The final cartoon is "Easy Does It", a 20-minute animated ad for the Stokely-Van Camp food company, probably made just after the second world war. Although it does feature some sexism - there are intertwining plots involving a failing grocery store and a young man in love with the grocer's daughter - it's nothing that wasn't done far worse in the 1950s in "I Love Lucy". Not worth banning or censoring, the reason this one hasn't seen the light in 50 years or so is more likely to be that it's intended audience is really small-town shopkeepers. I can imagine this one being shown at a Midwestern canned-food conference in 1947, but not many other places.

This is a great collection, and truly interesting on a variety of levels, but don't be fooled by the title: there's nothing here that was ever banned or censored."
Classic cartoons - for all the wrong reasons!
Lee David Glover | Plymouth, Devon United Kingdom | 12/29/2001
(4 out of 5 stars)

"The people from Winstar must be congratulated for their brave decision in releasing this DVD, as this will keep you entertained and makes you think at the same time.
As the title suggests, all the cartoons have been banned because of their "offensive" content, from the downright obvious (racial stereotypes, animal cruelty) to others that you may not think about while watching (each cartoon has a list of why it is banned). These cartoons were made during the different attitudes and tastes of the 30's and 40's, and, in most cases, no malice was ever intended by the cartoon studios.
The quality of these cartoons ranges from excellent to downright poor, but Winstar treats these cartoons better than most video companies (Yes, in England, we have the same problem of third-rate bargain-basement cartoon videos as well!).
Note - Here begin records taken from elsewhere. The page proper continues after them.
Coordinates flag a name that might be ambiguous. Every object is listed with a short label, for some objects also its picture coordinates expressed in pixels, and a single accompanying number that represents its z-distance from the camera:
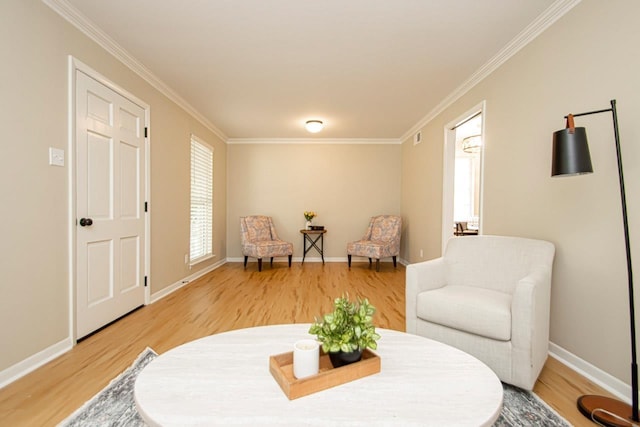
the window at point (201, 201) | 4.54
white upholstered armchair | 1.64
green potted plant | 1.13
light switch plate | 2.07
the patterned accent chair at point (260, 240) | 5.10
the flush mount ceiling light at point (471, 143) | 5.38
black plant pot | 1.13
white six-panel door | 2.35
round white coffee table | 0.89
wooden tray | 1.00
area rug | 1.43
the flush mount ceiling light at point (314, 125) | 4.70
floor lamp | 1.46
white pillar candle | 1.06
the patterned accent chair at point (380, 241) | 5.08
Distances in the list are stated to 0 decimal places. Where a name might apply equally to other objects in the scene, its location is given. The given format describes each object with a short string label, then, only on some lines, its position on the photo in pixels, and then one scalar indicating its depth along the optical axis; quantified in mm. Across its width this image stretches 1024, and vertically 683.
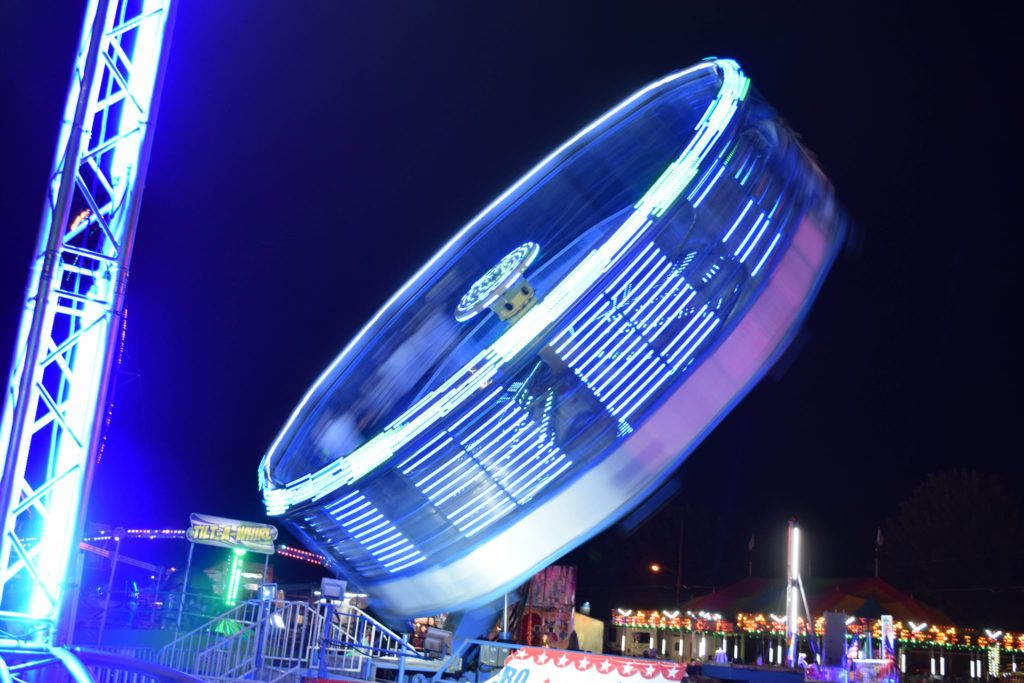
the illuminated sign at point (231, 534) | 28125
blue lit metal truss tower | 6902
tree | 43969
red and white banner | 12125
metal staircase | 13719
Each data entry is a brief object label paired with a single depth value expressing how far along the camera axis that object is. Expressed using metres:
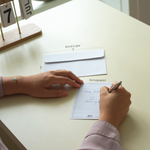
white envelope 0.92
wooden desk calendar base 1.18
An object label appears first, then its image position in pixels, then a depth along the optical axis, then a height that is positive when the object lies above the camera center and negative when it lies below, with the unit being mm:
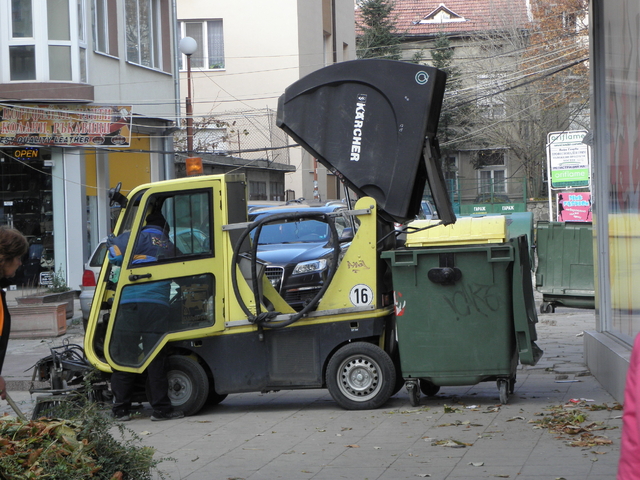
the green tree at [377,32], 49375 +11638
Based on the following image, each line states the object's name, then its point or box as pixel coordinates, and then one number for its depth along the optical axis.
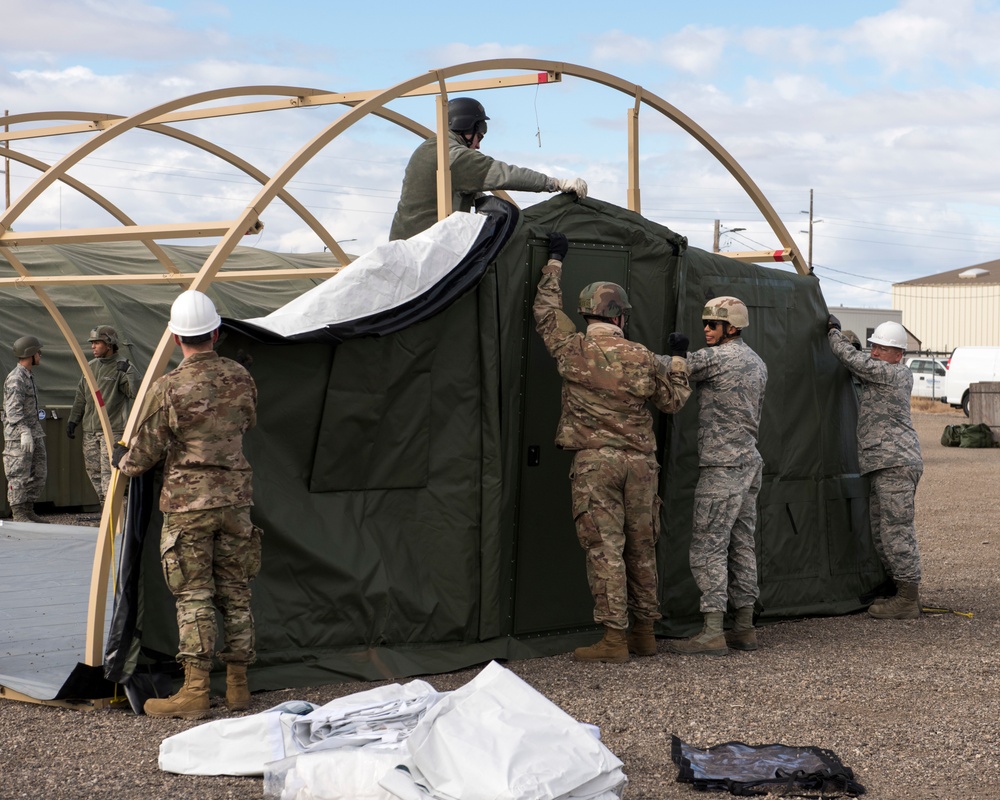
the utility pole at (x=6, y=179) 26.84
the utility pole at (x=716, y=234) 42.06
What is great about this DVD is the inclusion of black and white cartoons, which includes Betty Boop and cartoons from the Van Beuren studios. I've always believe that black and white does not mean it is not entertaining!
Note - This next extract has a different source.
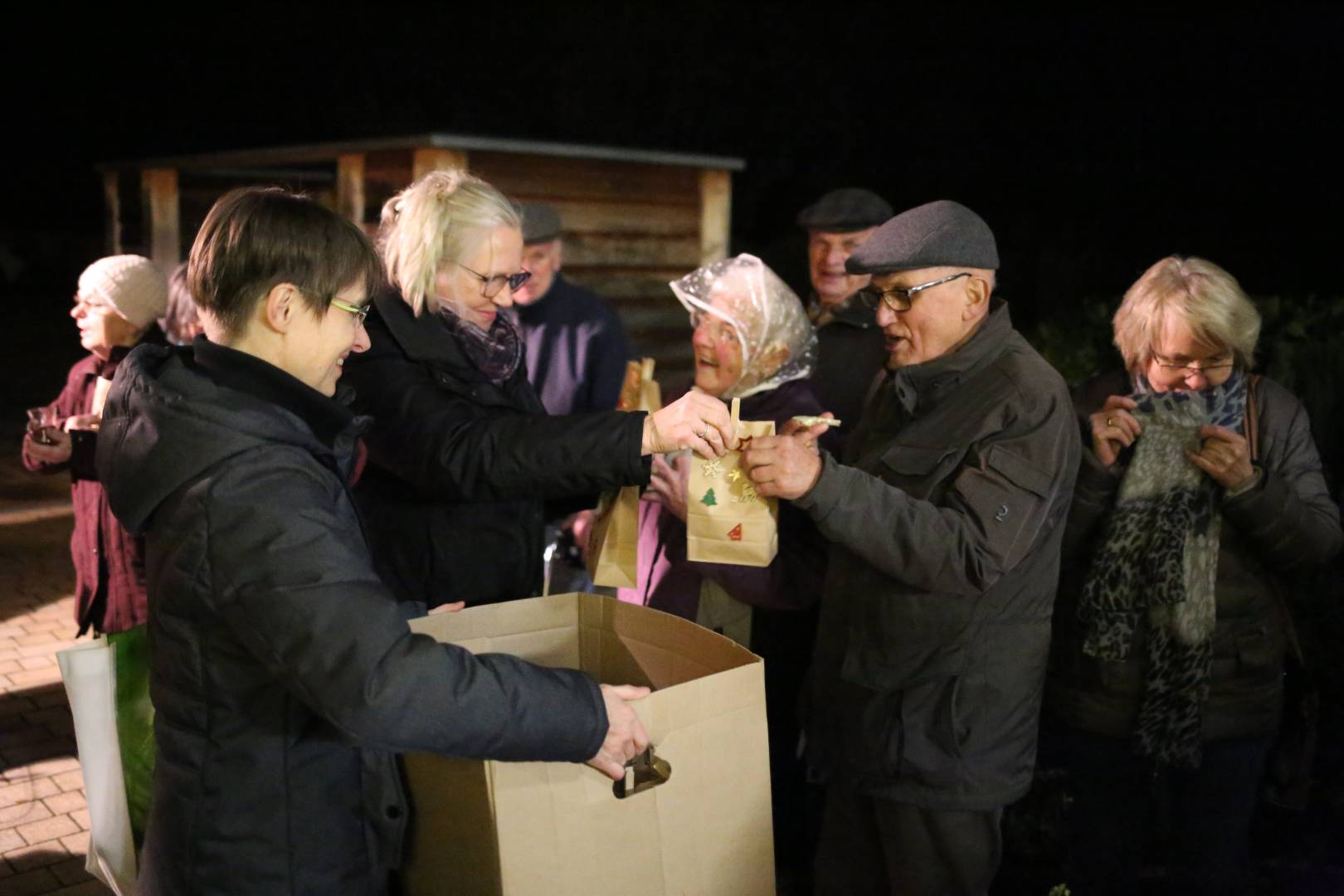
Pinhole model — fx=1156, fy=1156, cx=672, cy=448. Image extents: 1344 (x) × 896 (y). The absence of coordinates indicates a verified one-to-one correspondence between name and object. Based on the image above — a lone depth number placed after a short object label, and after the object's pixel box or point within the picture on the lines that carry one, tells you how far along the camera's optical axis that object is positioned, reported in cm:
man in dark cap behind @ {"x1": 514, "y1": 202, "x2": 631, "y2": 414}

This DVD is a must for all animation fans, but bear in mind that these cartoons could offend and must be viewed with an open mind. Some of these cartoons are difficult to defend, but, as a whole, it is one of my favourite animation DVDs."
Better than most 'Cartoon Crazys' titles on DVD
J. Williams | Mildlands, UK. | 08/05/2001
(4 out of 5 stars)

"This collection of cartoons is appropriately included on Cartoon Crazys `Banned & Censored' DVD release - and for good reason too. This is the `type' of release that the Disney Empire would love to be able to release so that it could do justice to the wonderful Song of the South and animated shorts like the banned Fuhrer's Face.Anyone interested in cartoon history or indeed the progression of the cartoon industry would do well to purchase this title. In keeping with the intention of the release the content features blatant stereotyping and risqué material and should not be viewed by those of a sensitive disposition.In summary, treat this DVD as a dose of cartoon history and you won't be disappointed - 13 fantastic shorts with enough taboo about them to be classed as `banned and censored' - not quite an animated Lady Chatterley's Lover, but it'll do."